He claimed that the United States is currently “in the frontline in the battle of hate” due to the First Amendment, specifically the freedom of speech clause. This clause is used for reasoning on both sides of the fight. The First Amendment protects five rights: freedom of religion, speech, press, petition, and assembly. Trestan chose to focus on the freedom of speech aspect of the First Amendment. 

He spoke about the recent Straight Pride Parade in Boston, a modern story examining the freedom of speech clause. Prior to approving their permit to assemble, Boston’s Mayor, Marty Walsh, made it clear he did not personally agree with the parade and only allowed it because of the freedom to assembly clause also included in the First Amendment. At the parade, many protesters were arrested and thus given an arraignment date. The prosecution argued to drop the case but the judge did not allow this. The appeals court sided with the prosecution and the protesters were set free. 

Another story Trestan chronicled involved the Laconia Daily Sun, a local newspaper in New Hampshire. The paper published a letter written by a white supremacist who wrote that the Holocaust was all just an extensive hoax. The Laconia Daily Sun received massive criticism which the editor of the newspaper rebuked using the First Amendment. 

Another example Trestan drew upon was the Daily Stormer, a neo-Nazi website used to promote and spread hate, run by Andrew Anglin. In June of 2019, the website targeted Tanya Gersh, a female Jewish realtor from Whitefish, Montana. Gersh was helping a resident of Whitefish, Sherry Spencer to sell a house when it turned out that Spencer’s son, Richard, was an American neo-Nazi. Shortly after this discovery, Sherry Spencer accused Gersh of harassing her to sell the house, a story which quickly reached Anglin and The Daily Stormer. 

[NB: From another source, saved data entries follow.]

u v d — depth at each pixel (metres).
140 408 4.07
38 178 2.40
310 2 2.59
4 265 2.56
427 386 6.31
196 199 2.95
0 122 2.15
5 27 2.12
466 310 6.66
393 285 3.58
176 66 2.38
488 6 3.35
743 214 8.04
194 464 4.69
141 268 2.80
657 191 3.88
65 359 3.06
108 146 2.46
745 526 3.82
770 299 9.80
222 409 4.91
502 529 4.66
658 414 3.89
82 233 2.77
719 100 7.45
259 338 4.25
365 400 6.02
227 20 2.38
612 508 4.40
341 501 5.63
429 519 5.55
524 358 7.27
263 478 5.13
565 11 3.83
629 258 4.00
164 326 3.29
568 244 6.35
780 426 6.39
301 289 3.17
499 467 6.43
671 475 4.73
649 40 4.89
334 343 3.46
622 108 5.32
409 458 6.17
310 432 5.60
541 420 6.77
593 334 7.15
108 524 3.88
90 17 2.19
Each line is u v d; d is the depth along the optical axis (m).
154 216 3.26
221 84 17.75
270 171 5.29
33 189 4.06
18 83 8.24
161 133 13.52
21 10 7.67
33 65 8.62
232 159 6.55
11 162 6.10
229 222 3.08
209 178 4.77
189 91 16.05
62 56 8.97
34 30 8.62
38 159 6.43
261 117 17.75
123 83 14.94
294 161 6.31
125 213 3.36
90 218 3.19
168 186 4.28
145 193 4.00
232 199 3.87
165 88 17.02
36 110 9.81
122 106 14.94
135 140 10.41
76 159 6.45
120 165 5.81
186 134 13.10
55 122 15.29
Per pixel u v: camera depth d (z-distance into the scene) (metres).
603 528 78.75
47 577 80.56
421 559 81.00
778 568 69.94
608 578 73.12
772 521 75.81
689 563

Anglin posted Gersh’s personal information on his website, encouraging people to harass her and her family. She received hundreds of hateful messages and threats and was forced to move out of Whitefish with her husband and twelve-year-old son. Gersh then filed a lawsuit against Anglin and his website whereupon Anglin claimed that his posts were protected by the First Amendment, though the judge did not agree with him. In the end, Gersh was awarded a 14 million dollar settlement. 

Trestan’s final story followed the case of Wisconsin v. Mitchell. This case followed Todd Mitchell, a young black man, who allegedly instigated a fight with a young white boy. Mitchell was convicted of aggravated battery and was sentenced to two years in prison. Following his conviction, the court was presented with new evidence that Mitchell had acted on race-based motive and his sentence was increased to seven years. 

Mitchell decided to challenge his increased punishment, questioning a potential violation of his First Amendment right to free speech. The case made its way to the Supreme Court where it was found that Mitchell’s First Amendment rights were not in violation and that the Wisconsin statute was akin to anti-discrimination laws that comply with the First Amendment. 

After this story, Trestan concluded with what he had originally begun with, the forty-five words of the First Amendment. He also asked the audience to think about a few words that are associated with hate in America. Just a few of the words thrown out were equality, inequality, race, justice, and discrimination. 

The concept of treating every person equally was not around when the Constitution was written so many years ago. Trestan mentioned how the very fabric of the United States is composed of the people who live here and how the First Amendment is to be applied today. He concluded his powerful speech with the quote, “words are only as powerful as we make them: our future depends on us.”